___ Supplied data ___

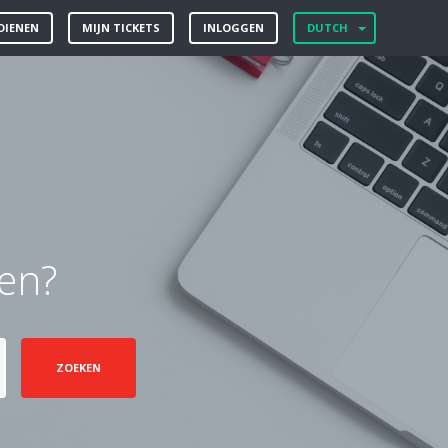
DIENEN
MIJN TICKETS
INLOGGEN
DUTCH
en?
ZOEKEN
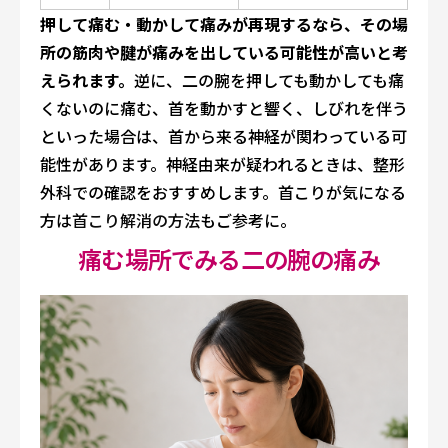
押して痛む・動かして痛みが再現するなら、その場
所の筋肉や腱が痛みを出している可能性が高いと考
えられます。
逆に、二の腕を押しても動かしても痛
くないのに痛む、首を動かすと響く、しびれを伴う
といった場合は、首から来る神経が関わっている可
能性があります。神経由来が疑われるときは、整形
外科での確認をおすすめします。首こりが気になる
方は
首こり解消の方法
もご参考に。
痛む場所でみる二の腕の痛み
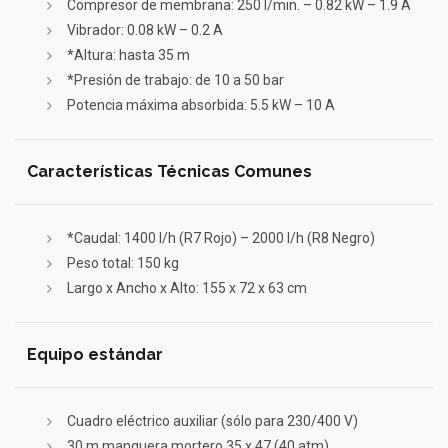
Compresor de membrana: 250 l/min. – 0.82 kW – 1.9 A
Vibrador: 0.08 kW – 0.2 A
*Altura: hasta 35 m
*Presión de trabajo: de 10 a 50 bar
Potencia máxima absorbida: 5.5 kW – 10 A
Características Técnicas Comunes
*Caudal: 1400 l/h (R7 Rojo) – 2000 l/h (R8 Negro)
Peso total: 150 kg
Largo x Ancho x Alto: 155 x 72 x 63 cm
Equipo estándar
Cuadro eléctrico auxiliar (sólo para 230/400 V)
30 m manguera mortero 35 x 47 (40 atm)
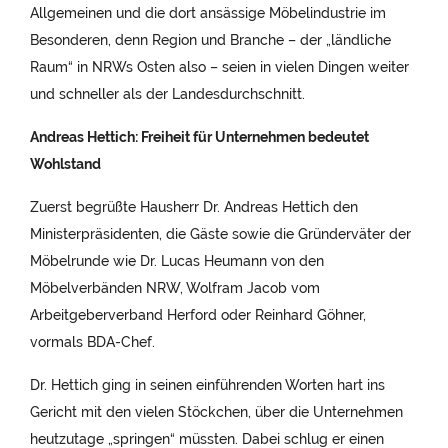
Allgemeinen und die dort ansässige Möbelindustrie im
Besonderen, denn Region und Branche – der „ländliche
Raum“ in NRWs Osten also – seien in vielen Dingen weiter
und schneller als der Landesdurchschnitt.
Andreas Hettich: Freiheit für Unternehmen bedeutet
Wohlstand
Zuerst begrüßte Hausherr Dr. Andreas Hettich den
Ministerpräsidenten, die Gäste sowie die Gründerväter der
Möbelrunde wie Dr. Lucas Heumann von den
Möbelverbänden NRW, Wolfram Jacob vom
Arbeitgeberverband Herford oder Reinhard Göhner,
vormals BDA-Chef.
Dr. Hettich ging in seinen einführenden Worten hart ins
Gericht mit den vielen Stöckchen, über die Unternehmen
heutzutage „springen“ müssten. Dabei schlug er einen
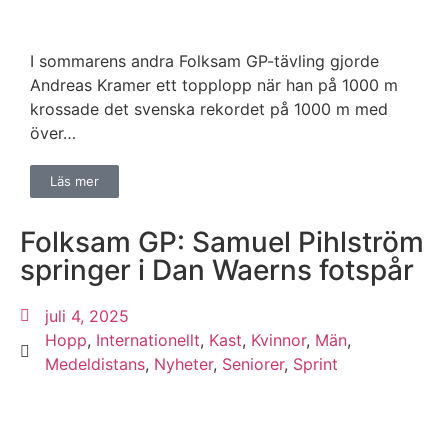
I sommarens andra Folksam GP-tävling gjorde
Andreas Kramer ett topplopp när han på 1000 m
krossade det svenska rekordet på 1000 m med
över…
Läs mer
Folksam GP: Samuel Pihlström
springer i Dan Waerns fotspår
juli 4, 2025
Hopp
,
Internationellt
,
Kast
,
Kvinnor
,
Män
,
Medeldistans
,
Nyheter
,
Seniorer
,
Sprint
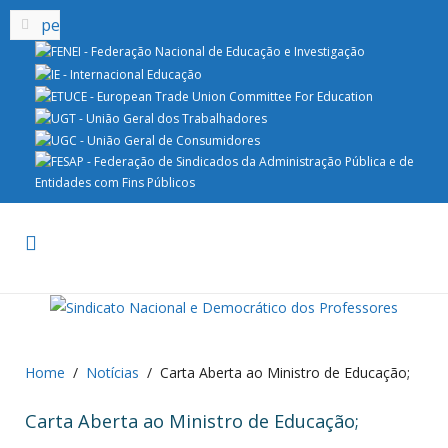
Home
Notícias
Carta Aberta ao Ministro de Educação;
Carta Aberta ao Ministro de Educação;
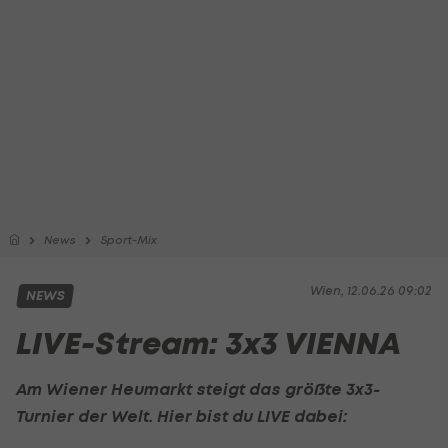
News
Sport-Mix
Wien, 12.06.26 09:02
NEWS
LIVE-Stream: 3x3 VIENNA
Am Wiener Heumarkt steigt das größte
3x3
-
Turnier der Welt. Hier bist du LIVE dabei:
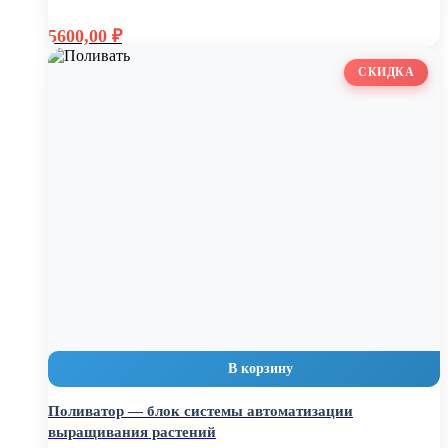
Первоначальная
5600,00
₽
цена
Текущая
составляла
цена:
СКИДКА
7500,00 ₽.
5600,00 ₽.
В корзину
Поливатор — блок системы автоматизации
выращивания растений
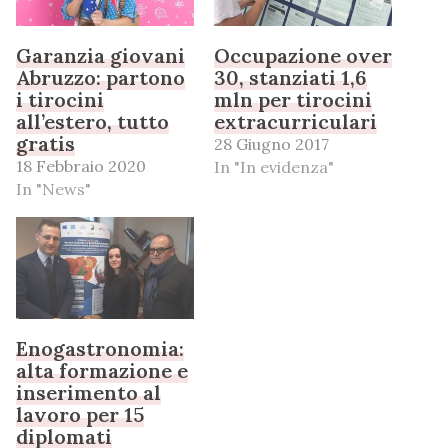
Garanzia giovani
Occupazione over
Abruzzo: partono
30, stanziati 1,6
i tirocini
mln per tirocini
all’estero, tutto
extracurriculari
gratis
28 Giugno 2017
18 Febbraio 2020
In "In evidenza"
In "News"
Enogastronomia:
alta formazione e
inserimento al
lavoro per 15
diplomati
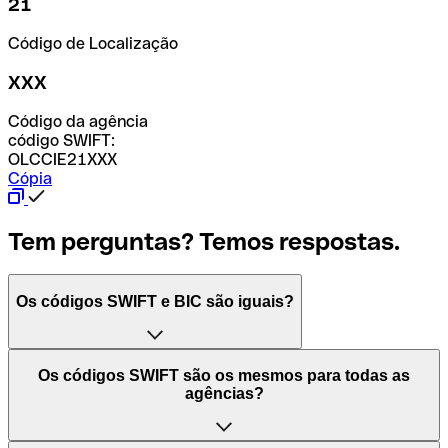
21
Código de Localização
XXX
Código da agência
código SWIFT:
OLCCIE21XXX
Cópia
Tem perguntas? Temos respostas.
Os códigos SWIFT e BIC são iguais?
O acrónimo SWIFT significa "Society for Worldwide
Os códigos SWIFT são os mesmos para todas as
Interbank Financial Telecommunication (Sociedade para
agências?
as Telecomunicações Financeiras Interbancárias
Mundiais)". Trata-se de uma rede mundial onde se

___

* _What is required_: Within the data, how many lines hold the word "LIVE"? State only that number.

* _Answer to the exercise_: 2